Definition
An application programming interface (API) is a set of rules, protocols, and tools that allows different software applications to communicate with each other. It acts as an intermediary layer that allows the transfer of data between different systems, services, and libraries.
APIs will generally fall into one of the following categories:
- system level APIs: low-level APIs that are exposed directly by an application.
- process level APIs: APIs composed of other System APIs through orchestration and choreography.
- experience Level APIs: APIs intended to ease the adoption of API integration between an organisation and its external consumers.
APIs may also be grouped as:
- private APIs, being utilised to facilitate internal system-to-system connection
- partner APIs, being used to connect entity business partners to the relevant systems needed for government service provision
- public APIs, being used to connect external parties to government systems and data.
Purpose
APIs enable entities to open their application data and functionality to internal branches, business partners, third-party developers, and other key internal and external stakeholders, allowing for seamless collaboration and information sharing.
API capability is realised through:
- deployment and use of system-specific APIs provided by technology platform suppliers to allow direct system interface and system-to-system interoperability
- use of API gateways, both proprietary and open source, that allow the connection of single or multiple APIs in addition to providing routing, monitoring, and security and access control functions
- development and release of system-specific APIs by platform owners, typically Commonwealth entities responsible for platform development and maintenance
- supply of APIs at the discretion of the developing entity, dependent on the interoperability context (e.g. internal, intra-entity, internal).
Objective
The objectives of this content are to:
- enable interoperability between Commonwealth entities
- facilitate sharing of non-sensitive data, where suitable and in accordance with Information Asset Management guidelines, to individuals and organisations who might use it to the benefit of the Commonwealth
- consolidate and standardise API solutions with aligned functions to increase efficiency and reduce the complexity of government service delivery
- establish and implement consistent standards or designs where entity solutions require API use
- ensure that new solutions that require the use of APIs draw efficiency from preceding investments, implementations, and learnings
- recognise and protect the Commonwealth’s investment in the development of APIs as a valuable ICT asset
- promote decoupling of business systems and processes to ensure agility when upgrading or modifying an entity’s ICT environment
- encourage adoption, where suitable, of low-code to no-code solutions that allow the development of APIs through a human centred interface rather than programmatically
- maximise the potential for reuse across government when implementing new systems that need APIs
- reduce implementation risk through the reuse of proven designs within government
- leverage whole-of-government purchasing arrangements for the supply of technology supplier-specific APIs.
Whole-of-government applicability
The Data and Digital Government Strategy (DDGS) sets a vision for 2030 to deliver simple, secure and connected public services for all people and business, through world class data and digital capabilities.
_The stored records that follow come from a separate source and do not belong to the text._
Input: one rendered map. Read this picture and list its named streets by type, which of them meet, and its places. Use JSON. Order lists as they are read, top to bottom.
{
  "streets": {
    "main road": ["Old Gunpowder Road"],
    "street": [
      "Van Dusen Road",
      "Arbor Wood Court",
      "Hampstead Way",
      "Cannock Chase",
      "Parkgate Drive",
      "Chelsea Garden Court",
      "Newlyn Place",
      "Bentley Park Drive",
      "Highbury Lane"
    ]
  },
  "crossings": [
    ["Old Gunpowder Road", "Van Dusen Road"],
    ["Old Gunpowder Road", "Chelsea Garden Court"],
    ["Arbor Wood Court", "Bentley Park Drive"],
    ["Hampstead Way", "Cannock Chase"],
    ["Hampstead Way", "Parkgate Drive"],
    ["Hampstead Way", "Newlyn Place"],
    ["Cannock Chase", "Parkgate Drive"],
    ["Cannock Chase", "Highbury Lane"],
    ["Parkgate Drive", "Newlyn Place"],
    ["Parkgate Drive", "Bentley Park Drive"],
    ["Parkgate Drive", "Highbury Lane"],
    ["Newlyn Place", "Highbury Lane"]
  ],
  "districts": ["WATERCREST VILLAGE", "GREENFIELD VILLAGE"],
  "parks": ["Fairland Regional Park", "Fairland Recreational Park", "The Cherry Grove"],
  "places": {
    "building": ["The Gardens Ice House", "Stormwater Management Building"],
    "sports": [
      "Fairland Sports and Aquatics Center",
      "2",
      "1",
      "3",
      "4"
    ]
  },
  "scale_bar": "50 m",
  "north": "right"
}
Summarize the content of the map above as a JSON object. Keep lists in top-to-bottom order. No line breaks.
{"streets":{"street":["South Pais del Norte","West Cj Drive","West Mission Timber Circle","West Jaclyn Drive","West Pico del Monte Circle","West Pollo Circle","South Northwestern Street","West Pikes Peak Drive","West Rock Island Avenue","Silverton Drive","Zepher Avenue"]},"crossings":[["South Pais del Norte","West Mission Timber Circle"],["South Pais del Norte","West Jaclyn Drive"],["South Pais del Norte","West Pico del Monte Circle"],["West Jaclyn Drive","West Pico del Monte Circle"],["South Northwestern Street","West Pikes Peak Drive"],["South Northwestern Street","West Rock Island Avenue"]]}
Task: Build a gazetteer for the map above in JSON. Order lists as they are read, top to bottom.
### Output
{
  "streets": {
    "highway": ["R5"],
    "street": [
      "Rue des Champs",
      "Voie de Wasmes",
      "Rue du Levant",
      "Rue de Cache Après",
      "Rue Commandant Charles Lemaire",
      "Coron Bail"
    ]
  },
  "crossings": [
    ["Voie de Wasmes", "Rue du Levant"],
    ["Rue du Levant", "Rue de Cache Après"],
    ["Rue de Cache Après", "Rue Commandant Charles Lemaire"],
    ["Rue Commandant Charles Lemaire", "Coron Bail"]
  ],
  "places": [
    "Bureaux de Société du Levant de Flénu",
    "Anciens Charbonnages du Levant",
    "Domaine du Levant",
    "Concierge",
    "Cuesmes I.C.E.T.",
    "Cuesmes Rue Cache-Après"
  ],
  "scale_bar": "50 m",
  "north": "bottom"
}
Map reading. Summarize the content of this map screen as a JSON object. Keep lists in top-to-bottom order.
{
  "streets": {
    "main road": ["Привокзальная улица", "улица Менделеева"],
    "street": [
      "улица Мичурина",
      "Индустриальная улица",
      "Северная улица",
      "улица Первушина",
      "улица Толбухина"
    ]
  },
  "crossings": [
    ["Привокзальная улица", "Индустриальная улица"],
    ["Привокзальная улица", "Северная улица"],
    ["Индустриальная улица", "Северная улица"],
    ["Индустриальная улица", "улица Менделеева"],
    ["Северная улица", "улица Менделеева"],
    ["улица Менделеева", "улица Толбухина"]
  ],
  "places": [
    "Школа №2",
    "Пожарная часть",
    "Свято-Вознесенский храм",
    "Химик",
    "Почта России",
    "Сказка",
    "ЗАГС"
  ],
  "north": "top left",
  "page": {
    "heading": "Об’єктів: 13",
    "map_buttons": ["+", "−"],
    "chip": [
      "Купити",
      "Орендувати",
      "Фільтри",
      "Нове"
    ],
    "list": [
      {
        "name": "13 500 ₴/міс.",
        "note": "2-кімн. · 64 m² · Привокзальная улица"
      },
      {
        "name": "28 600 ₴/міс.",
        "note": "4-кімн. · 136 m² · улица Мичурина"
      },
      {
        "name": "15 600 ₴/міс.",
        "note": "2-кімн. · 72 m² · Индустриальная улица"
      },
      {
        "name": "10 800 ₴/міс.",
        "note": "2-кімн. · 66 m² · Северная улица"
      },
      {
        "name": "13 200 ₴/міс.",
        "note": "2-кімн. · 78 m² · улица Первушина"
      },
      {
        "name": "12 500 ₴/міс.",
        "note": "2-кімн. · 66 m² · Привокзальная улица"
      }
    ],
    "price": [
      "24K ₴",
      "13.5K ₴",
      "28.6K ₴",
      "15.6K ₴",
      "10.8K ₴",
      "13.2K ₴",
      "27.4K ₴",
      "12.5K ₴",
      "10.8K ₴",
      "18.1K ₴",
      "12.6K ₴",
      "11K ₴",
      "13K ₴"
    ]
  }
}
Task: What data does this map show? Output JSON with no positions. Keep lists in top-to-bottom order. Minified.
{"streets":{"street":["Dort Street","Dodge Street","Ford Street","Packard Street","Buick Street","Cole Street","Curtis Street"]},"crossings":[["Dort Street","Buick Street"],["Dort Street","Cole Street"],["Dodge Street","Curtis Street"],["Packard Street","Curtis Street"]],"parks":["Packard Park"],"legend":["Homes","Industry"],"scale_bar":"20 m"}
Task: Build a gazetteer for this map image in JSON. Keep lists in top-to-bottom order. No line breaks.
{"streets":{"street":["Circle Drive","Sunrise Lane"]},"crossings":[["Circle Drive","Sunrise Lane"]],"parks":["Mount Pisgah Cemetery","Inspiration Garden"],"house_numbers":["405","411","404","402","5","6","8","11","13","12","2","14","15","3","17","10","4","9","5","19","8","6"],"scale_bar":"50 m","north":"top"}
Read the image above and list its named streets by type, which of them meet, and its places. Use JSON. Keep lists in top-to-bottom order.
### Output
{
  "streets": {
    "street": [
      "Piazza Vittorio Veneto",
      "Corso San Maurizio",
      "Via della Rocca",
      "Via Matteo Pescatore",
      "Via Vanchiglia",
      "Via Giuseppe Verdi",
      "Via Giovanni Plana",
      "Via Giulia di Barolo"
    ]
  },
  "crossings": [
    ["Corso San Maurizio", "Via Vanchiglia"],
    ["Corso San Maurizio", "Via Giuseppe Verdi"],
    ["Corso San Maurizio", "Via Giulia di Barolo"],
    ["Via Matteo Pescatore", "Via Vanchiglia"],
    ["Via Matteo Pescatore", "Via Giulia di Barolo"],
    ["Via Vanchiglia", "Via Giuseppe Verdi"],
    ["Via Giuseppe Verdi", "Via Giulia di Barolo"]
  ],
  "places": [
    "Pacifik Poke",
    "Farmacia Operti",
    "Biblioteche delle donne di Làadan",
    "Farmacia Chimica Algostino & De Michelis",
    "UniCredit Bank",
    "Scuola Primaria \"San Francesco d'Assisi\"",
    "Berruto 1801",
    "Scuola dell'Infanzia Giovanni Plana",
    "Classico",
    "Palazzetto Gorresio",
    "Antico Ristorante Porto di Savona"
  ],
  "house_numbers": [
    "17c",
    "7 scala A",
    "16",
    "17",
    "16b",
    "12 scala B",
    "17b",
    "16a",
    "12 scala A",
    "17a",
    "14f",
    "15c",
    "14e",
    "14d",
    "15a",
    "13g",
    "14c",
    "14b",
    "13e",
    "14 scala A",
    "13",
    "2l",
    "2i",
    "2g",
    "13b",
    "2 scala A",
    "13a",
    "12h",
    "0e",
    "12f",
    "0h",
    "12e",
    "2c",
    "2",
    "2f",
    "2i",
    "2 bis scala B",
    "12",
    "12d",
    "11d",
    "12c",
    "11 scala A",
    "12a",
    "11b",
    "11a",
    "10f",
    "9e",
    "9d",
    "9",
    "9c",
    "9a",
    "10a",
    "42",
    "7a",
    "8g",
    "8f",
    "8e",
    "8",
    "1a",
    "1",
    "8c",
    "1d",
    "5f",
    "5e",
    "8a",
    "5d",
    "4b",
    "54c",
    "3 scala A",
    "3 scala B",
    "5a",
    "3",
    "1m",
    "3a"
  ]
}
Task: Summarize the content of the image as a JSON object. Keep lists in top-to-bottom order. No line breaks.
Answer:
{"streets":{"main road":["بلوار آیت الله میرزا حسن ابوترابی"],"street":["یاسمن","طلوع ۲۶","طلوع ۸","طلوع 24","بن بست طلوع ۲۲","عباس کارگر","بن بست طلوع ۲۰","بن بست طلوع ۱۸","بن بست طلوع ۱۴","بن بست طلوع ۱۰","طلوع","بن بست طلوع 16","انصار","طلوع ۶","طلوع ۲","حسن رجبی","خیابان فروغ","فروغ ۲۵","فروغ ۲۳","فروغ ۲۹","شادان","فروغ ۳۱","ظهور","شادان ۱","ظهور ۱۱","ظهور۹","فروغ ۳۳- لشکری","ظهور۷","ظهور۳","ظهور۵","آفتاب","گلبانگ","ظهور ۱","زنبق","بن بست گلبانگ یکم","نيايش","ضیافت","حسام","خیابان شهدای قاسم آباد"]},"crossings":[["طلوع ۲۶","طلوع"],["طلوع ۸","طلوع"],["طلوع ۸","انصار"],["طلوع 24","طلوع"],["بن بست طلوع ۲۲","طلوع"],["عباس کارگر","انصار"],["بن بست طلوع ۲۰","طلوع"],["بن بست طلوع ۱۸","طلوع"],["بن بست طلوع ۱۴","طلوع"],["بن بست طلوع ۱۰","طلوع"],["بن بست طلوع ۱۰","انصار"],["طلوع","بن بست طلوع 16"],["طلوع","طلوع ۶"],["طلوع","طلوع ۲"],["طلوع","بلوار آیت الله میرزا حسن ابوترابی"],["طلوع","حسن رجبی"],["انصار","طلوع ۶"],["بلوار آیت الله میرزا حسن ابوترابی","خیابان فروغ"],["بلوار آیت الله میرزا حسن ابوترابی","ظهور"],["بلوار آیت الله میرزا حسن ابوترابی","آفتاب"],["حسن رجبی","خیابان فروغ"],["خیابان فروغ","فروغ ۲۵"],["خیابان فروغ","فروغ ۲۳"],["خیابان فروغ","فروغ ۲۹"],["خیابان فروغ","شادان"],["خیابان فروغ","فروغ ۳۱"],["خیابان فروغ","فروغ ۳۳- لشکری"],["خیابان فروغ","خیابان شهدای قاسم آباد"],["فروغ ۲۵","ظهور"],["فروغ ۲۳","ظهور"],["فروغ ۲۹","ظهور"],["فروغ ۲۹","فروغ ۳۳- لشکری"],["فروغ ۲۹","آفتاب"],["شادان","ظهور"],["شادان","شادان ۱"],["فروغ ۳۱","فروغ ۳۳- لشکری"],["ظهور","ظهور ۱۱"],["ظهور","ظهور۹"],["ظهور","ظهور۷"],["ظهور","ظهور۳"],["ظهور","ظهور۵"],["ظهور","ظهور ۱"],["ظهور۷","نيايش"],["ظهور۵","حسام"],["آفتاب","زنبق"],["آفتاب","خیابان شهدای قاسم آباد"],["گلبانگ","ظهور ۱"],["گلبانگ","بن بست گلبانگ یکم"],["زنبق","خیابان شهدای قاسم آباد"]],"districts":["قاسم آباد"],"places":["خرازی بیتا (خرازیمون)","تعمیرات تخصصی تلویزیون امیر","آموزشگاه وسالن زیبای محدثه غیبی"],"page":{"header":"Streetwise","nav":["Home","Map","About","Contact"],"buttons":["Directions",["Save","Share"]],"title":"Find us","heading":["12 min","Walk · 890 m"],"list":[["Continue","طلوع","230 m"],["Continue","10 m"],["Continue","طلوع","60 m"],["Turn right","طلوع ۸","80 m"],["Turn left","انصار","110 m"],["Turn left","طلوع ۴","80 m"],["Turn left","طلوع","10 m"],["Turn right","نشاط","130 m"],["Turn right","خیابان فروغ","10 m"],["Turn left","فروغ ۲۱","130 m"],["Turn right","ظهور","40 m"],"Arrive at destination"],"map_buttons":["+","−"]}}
API capability will be key to the DDGS missions of ‘Simple and seamless services’ and ‘Delivering for all people and business’. APIs solutions are employed by Commonwealth entities of all sizes, allowing data exchange between entities and with other organisations/individuals, supporting progress against the mission objectives to:
- ‘maximise value from data’ - requiring all Commonwealth entities to make non-sensitive data open by default in compliance with relevant laws and appropriate privacy, security and ethical controls for sharing sensitive data
- 'deploy scalable and secure architecture' - adopting existing and developing new data and digital standards to improve interoperability and encourage innovation
- 'tell us once' - strengthening use of data and digital technologies and capabilities to enable a ‘tell us once’ approach.
Policy Elements
-
Utilise api.gov.au as a central resource
api.gov.au is maintained for whole-of-government API development and distribution. It includes templates and provides visibility of the new API releases. The site provides guidance on what is expected as the minimum standard for API development and maintains a repository on which APIs should be published where it is secure to do so.
-
Understand the evolving API technology environment
Maintain an awareness of current and emerging API development best practices to inform decision making on the development and design of API approaches.
-
Lower development and maintenance complexity
Use of a low-code/no-code development approach over customised APIs can provide numerous benefits, where it is an option to do so.
-
Determine an API release, fair use, and distribution strategy
API owners have discretion over how, and to whom, they release APIs that facilitate interfacing with their systems. A transparent approach should be taken regarding availability for release, conditions of use and the distribution mechanism.
-
Adhere to reuse principles
Entities must prioritise the reuse of existing APIs, patterns, or knowledge. Where it is necessary to design new solutions, entities must develop them with a focus on future reuse. Focus on continual improvement of processes, features, data, security, technology, skills, and cost, to maximise functionality, reduce risk, and minimise accumulation of technical debt.